Extracted records —
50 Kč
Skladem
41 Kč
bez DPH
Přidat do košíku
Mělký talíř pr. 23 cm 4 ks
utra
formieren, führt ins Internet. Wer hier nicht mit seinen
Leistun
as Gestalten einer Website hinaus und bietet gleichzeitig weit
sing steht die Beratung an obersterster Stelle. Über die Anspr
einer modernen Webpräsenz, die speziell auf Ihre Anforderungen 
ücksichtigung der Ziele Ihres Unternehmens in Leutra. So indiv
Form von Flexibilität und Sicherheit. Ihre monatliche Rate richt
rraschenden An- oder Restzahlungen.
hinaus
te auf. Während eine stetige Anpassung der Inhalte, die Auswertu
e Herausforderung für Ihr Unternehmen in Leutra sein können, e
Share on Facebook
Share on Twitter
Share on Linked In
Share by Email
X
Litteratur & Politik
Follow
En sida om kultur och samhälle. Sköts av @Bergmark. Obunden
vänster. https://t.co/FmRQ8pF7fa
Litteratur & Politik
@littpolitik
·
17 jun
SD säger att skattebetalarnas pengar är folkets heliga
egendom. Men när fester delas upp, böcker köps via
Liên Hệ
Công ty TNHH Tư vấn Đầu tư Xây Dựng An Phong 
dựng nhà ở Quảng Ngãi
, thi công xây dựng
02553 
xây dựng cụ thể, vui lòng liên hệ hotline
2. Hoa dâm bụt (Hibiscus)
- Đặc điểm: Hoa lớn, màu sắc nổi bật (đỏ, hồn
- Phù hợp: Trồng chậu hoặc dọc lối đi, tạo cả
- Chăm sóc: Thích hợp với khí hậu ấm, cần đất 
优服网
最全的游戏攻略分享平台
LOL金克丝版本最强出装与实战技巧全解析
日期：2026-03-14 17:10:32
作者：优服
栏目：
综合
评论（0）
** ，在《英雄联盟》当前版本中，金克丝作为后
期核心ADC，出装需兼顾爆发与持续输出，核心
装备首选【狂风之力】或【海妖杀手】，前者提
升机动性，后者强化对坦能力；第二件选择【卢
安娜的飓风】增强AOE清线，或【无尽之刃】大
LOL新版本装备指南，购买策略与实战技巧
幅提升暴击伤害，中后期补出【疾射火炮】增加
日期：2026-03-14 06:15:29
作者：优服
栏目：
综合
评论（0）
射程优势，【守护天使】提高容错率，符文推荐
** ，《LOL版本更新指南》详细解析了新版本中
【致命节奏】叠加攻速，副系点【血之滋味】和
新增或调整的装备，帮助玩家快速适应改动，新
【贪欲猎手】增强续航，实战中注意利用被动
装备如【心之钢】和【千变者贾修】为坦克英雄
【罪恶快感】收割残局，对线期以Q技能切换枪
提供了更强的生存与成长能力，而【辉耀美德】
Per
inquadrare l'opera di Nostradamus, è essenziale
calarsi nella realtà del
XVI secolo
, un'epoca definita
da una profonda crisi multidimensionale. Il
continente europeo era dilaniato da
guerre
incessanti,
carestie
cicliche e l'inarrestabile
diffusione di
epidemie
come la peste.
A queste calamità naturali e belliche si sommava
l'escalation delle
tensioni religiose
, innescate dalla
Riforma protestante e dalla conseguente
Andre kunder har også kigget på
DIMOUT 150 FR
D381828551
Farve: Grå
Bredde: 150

Task requirements — Reproduce the records above exactly as they appear.

Written solution —
50 Kč
Skladem
41 Kč
bez DPH
Přidat do košíku
Mělký talíř pr. 23 cm 4 ks
utra
formieren, führt ins Internet. Wer hier nicht mit seinen
Leistun
as Gestalten einer Website hinaus und bietet gleichzeitig weit
sing steht die Beratung an obersterster Stelle. Über die Anspr
einer modernen Webpräsenz, die speziell auf Ihre Anforderungen 
ücksichtigung der Ziele Ihres Unternehmens in Leutra. So indiv
Form von Flexibilität und Sicherheit. Ihre monatliche Rate richt
rraschenden An- oder Restzahlungen.
hinaus
te auf. Während eine stetige Anpassung der Inhalte, die Auswertu
e Herausforderung für Ihr Unternehmen in Leutra sein können, e
Share on Facebook
Share on Twitter
Share on Linked In
Share by Email
X
Litteratur & Politik
Follow
En sida om kultur och samhälle. Sköts av @Bergmark. Obunden
vänster. https://t.co/FmRQ8pF7fa
Litteratur & Politik
@littpolitik
·
17 jun
SD säger att skattebetalarnas pengar är folkets heliga
egendom. Men när fester delas upp, böcker köps via
Liên Hệ
Công ty TNHH Tư vấn Đầu tư Xây Dựng An Phong 
dựng nhà ở Quảng Ngãi
, thi công xây dựng
02553 
xây dựng cụ thể, vui lòng liên hệ hotline
2. Hoa dâm bụt (Hibiscus)
- Đặc điểm: Hoa lớn, màu sắc nổi bật (đỏ, hồn
- Phù hợp: Trồng chậu hoặc dọc lối đi, tạo cả
- Chăm sóc: Thích hợp với khí hậu ấm, cần đất 
优服网
最全的游戏攻略分享平台
LOL金克丝版本最强出装与实战技巧全解析
日期：2026-03-14 17:10:32
作者：优服
栏目：
综合
评论（0）
** ，在《英雄联盟》当前版本中，金克丝作为后
期核心ADC，出装需兼顾爆发与持续输出，核心
装备首选【狂风之力】或【海妖杀手】，前者提
升机动性，后者强化对坦能力；第二件选择【卢
安娜的飓风】增强AOE清线，或【无尽之刃】大
LOL新版本装备指南，购买策略与实战技巧
幅提升暴击伤害，中后期补出【疾射火炮】增加
日期：2026-03-14 06:15:29
作者：优服
栏目：
综合
评论（0）
射程优势，【守护天使】提高容错率，符文推荐
** ，《LOL版本更新指南》详细解析了新版本中
【致命节奏】叠加攻速，副系点【血之滋味】和
新增或调整的装备，帮助玩家快速适应改动，新
【贪欲猎手】增强续航，实战中注意利用被动
装备如【心之钢】和【千变者贾修】为坦克英雄
【罪恶快感】收割残局，对线期以Q技能切换枪
提供了更强的生存与成长能力，而【辉耀美德】
Per
inquadrare l'opera di Nostradamus, è essenziale
calarsi nella realtà del
XVI secolo
, un'epoca definita
da una profonda crisi multidimensionale. Il
continente europeo era dilaniato da
guerre
incessanti,
carestie
cicliche e l'inarrestabile
diffusione di
epidemie
come la peste.
A queste calamità naturali e belliche si sommava
l'escalation delle
tensioni religiose
, innescate dalla
Riforma protestante e dalla conseguente
Andre kunder har også kigget på
DIMOUT 150 FR
D381828551
Farve: Grå
Bredde: 150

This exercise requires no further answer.